- **EXERCISE DESCRIPTION**
The required result is the number of lines below that hold the word "Buckner", stated without anything else.

══════════

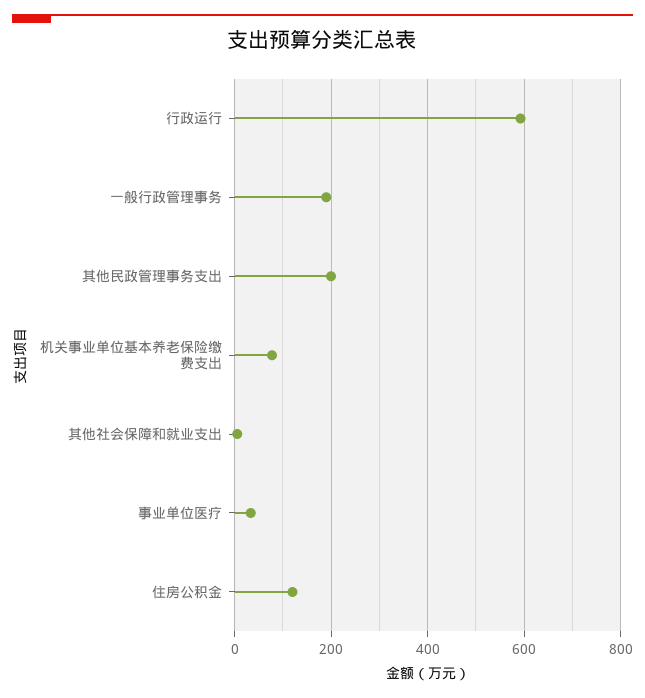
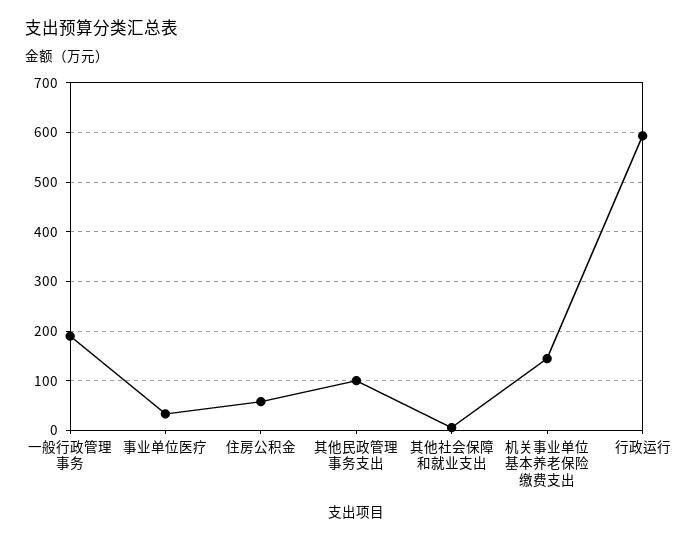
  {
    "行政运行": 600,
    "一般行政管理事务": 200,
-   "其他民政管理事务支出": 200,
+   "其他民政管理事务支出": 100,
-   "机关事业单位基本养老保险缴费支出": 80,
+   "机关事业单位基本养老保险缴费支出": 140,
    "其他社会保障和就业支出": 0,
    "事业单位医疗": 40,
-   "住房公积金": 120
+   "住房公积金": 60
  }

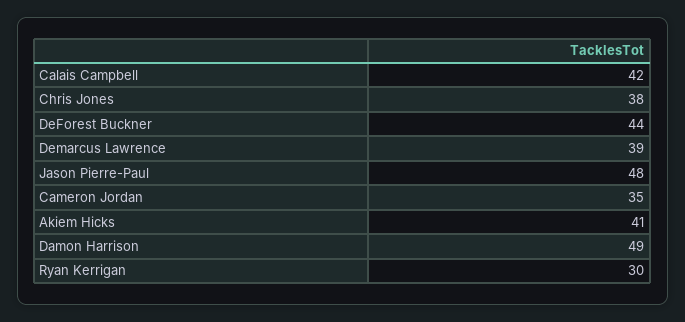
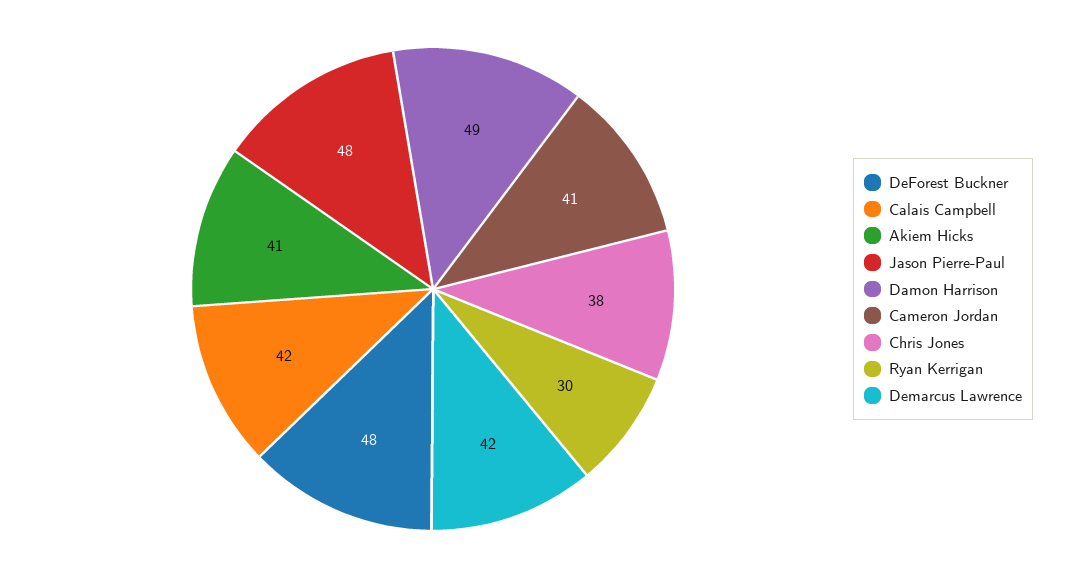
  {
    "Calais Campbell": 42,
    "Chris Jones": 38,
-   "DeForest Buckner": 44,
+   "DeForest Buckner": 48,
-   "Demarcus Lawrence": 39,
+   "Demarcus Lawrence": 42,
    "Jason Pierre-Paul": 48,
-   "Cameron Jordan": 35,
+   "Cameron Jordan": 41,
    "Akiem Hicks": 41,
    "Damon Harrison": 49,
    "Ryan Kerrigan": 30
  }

══════════

- **THE COMPLETED TASK**
2